Although it is true that since May, and especially since June, the number of foreign-national visitors has risen sharply (in just one month, the number of foreign visitors rose from 5,000 to 15,000), it is also true that the oscillations in the curve can mostly be explained by open days: the local public takes full advantage of them. This was especially clear during the celebration of Museum Night, on 15 May, an extraordinary open day which led to a rise in the number of visitors that week to 28,344, the highest figure of the year so far. Nearly 16,000 of those visitors were Barcelona residents (doubling the number of city residents who had visited museums the week before). A massive response which consolidated Museum Night and showed the interest it fosters in our city.

With the prospect of a fifth wave that may turn things around, it seems that the trend that started in May is being maintained for the moment: the number of foreign nationals is increasing, free admission continues to have a considerable effect on the number of visitors (especially locals) and, all in all, the financial revenue from ticket sales is increasing significantly. This is therefore good news for the city’s museums: the recovery continues.

New Covid-19 and Culture section

The website of the Cultural Data Observatory has opened a new Covid-19 data section* in order to monitor the recovery of cultural activity in the city

* Only available in the Catalan version of this website

Museums were one of the first sectors to be analysed, but data was also compiled on the activity of local centres, such as libraries and civic centres, basic facilities for culture in the various areas of the city.

The Barcelona Social Pact was presented on Friday 4 June. As a preliminary phase of this project, a report was produced, featuring a diagnosis of the state of culture in the city (you can see the report at this link). However, the Covid-19 crisis marked a turning point for this diagnosis, and consequently, the various political forces taking part proposed that the work should continue, in order to systematically analyse the evolution of the situation. It is in this context that, in order to present all of this information, you will find a specific Covid-19 section on this website, making it possible to follow the effects of this health crisis on various sectors.

In recent months, the Cultural Data Observatory has been working on two lines: to determine which cultural-activity data could be monitored continually and to monitor it; and to be able to repeat some of the analysis that was initially carried out in the diagnosis, and examine its evolution in 2021.

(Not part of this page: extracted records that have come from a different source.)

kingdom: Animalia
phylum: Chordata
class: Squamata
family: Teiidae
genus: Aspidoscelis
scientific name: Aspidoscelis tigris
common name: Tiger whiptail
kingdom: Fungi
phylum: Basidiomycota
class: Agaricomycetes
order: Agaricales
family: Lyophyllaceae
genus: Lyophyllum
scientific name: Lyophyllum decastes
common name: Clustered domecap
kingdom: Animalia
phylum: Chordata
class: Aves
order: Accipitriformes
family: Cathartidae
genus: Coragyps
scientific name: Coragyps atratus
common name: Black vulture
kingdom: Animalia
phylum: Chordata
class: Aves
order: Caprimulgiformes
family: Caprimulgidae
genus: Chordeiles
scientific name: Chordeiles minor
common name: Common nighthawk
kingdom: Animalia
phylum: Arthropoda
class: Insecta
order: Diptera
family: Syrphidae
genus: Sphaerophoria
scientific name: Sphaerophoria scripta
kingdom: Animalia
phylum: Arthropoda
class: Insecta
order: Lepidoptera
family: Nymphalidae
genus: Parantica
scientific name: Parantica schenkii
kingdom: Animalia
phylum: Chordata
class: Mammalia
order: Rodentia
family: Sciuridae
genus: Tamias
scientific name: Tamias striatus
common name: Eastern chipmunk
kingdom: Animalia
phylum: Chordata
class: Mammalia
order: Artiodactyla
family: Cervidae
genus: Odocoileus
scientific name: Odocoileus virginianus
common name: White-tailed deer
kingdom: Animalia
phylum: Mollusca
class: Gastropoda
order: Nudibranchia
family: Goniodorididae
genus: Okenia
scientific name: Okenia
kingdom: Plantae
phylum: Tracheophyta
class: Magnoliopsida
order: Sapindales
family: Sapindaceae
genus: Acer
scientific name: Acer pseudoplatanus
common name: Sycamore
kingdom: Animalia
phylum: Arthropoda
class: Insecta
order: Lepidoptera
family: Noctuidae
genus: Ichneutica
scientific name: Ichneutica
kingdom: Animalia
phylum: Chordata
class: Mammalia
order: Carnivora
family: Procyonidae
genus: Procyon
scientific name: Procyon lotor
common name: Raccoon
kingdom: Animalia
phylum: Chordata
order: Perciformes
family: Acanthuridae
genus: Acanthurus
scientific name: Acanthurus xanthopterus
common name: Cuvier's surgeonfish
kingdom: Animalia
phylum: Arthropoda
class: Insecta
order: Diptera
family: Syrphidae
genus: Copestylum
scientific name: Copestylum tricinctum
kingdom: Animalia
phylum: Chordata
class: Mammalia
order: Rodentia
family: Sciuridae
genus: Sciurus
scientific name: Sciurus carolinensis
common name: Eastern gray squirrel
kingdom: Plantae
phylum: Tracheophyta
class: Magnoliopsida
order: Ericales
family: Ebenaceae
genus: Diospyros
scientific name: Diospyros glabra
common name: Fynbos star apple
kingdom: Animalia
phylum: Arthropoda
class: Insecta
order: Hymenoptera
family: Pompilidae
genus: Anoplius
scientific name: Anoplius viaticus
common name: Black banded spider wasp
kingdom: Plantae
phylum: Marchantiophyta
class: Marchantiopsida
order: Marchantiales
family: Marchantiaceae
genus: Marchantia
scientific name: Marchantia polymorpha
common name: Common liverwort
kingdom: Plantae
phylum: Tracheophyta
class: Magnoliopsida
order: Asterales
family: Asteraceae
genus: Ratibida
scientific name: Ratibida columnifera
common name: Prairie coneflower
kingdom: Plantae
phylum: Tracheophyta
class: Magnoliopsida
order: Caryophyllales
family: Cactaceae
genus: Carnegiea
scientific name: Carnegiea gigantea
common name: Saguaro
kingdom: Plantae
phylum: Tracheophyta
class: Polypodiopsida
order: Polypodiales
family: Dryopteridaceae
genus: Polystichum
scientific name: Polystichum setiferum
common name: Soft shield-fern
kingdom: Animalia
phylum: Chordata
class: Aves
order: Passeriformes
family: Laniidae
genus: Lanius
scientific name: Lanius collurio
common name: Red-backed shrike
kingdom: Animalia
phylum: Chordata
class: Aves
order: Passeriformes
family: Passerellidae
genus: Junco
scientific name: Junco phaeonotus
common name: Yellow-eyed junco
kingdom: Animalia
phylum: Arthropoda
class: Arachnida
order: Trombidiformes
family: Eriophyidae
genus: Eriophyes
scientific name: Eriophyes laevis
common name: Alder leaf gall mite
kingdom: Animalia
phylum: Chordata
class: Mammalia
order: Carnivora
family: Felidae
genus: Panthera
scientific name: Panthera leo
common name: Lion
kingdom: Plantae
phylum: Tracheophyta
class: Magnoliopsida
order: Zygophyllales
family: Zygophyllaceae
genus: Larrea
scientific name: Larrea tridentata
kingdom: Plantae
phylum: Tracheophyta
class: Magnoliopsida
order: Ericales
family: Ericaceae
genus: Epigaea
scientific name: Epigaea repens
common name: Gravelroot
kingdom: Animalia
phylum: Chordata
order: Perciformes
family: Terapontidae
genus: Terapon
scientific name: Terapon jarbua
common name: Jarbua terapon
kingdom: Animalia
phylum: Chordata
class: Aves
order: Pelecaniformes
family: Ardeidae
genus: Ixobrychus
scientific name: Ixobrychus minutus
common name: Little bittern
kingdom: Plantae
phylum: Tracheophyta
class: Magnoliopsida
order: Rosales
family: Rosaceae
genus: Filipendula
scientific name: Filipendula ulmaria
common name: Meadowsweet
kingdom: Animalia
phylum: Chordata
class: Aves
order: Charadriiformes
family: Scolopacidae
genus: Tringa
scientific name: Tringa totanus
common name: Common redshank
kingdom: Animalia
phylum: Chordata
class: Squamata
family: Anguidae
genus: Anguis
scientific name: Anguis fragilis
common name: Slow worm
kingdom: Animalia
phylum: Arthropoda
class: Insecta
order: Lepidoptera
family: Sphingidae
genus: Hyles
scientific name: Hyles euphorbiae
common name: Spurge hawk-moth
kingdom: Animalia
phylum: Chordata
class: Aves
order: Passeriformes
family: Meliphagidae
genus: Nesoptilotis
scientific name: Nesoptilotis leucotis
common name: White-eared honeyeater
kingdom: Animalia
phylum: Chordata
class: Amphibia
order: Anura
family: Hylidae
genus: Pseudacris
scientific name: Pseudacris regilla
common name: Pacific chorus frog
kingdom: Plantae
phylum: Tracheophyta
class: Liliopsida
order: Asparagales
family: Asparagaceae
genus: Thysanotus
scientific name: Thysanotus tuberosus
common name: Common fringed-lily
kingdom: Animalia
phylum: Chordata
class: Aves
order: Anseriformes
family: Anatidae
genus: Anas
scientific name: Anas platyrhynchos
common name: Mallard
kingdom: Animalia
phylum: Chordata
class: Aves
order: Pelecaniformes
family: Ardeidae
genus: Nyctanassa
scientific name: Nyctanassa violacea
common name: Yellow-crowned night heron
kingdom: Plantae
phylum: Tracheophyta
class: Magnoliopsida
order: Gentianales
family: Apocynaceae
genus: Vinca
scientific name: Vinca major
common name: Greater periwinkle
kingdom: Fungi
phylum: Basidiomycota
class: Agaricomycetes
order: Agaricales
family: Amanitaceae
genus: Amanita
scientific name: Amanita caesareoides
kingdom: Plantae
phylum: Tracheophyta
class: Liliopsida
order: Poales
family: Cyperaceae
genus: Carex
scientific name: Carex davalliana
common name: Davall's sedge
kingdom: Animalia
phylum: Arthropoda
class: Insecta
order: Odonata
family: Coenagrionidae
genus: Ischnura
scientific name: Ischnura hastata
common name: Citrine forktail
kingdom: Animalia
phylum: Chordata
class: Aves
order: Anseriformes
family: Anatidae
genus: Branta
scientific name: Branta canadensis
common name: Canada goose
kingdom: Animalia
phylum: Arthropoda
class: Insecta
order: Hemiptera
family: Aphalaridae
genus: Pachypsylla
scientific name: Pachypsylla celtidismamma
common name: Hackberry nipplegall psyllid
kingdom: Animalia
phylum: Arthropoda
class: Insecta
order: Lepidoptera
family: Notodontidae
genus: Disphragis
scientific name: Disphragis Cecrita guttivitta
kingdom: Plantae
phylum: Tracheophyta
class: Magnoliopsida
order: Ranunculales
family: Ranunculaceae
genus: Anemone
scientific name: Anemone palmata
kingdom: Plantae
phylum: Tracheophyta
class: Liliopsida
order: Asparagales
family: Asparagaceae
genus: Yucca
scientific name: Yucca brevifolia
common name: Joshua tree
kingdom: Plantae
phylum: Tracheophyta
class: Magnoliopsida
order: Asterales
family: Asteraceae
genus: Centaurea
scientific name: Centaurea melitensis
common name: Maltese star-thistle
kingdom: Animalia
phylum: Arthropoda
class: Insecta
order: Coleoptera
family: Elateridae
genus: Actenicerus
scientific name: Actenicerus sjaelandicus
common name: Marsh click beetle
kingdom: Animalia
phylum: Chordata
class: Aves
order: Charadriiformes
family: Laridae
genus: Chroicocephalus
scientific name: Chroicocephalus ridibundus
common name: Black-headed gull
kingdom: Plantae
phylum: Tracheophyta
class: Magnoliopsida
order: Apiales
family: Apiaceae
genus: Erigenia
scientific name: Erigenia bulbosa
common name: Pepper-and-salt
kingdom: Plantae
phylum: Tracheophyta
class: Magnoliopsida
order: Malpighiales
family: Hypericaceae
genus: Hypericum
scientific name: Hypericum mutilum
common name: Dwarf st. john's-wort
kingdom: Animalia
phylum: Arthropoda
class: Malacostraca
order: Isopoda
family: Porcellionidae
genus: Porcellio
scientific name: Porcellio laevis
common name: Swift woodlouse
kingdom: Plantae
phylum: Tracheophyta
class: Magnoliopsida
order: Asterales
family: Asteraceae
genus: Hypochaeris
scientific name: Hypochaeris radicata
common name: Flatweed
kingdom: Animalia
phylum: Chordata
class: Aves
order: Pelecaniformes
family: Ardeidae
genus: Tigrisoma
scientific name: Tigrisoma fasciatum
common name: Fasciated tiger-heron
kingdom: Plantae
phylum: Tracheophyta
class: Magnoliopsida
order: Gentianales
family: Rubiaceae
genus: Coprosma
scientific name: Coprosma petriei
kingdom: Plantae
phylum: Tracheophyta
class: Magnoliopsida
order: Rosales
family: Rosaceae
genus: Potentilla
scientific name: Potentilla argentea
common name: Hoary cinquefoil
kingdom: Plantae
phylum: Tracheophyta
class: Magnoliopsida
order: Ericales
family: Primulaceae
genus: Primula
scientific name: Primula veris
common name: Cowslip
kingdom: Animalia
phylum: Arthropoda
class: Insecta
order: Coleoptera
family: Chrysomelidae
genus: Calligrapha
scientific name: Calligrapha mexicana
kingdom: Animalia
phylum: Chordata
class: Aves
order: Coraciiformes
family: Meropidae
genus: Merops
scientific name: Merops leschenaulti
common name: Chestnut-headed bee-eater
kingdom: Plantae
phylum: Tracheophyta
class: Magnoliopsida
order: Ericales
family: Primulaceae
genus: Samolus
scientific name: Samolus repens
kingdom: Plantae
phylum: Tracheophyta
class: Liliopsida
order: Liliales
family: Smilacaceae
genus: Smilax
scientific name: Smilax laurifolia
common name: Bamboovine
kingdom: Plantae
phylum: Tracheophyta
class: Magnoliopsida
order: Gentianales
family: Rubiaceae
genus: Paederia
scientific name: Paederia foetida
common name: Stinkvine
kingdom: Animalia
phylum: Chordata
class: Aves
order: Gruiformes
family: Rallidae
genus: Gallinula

Museums were one of the first sectors to be analysed. It is important to highlight that, for the first time, the visitors to a large number of centres have been monitored on a weekly basis, and this information has made it possible to monitor the sector’s evolution in real time.


An analysis that goes beyond the figures

The analysis of the museum sector, compiled in the indicators, includes data concerning origin: the number of foreign nationals who visit the museums. This is not only relevant data for the analysis of visitors but also an indirect indicator of the number of tourists arriving in our city.

Another data set refers to the activity of local centres: libraries and civic centres, which are basic facilities for culture in the city’s various areas. In this case, the data are monthly, but they make it possible to see how these centres maintained their efforts to remain in contact with people at all times.

Finally, the data from the new Citizen Culture Office (OCCU) express the change that occurred in the cultural information office in the middle of La Rambla, which is mostly dedicated to tourists. With the onset of the health crisis, it turned its attention to providing support for the cultural network and city residents interested in creating culture.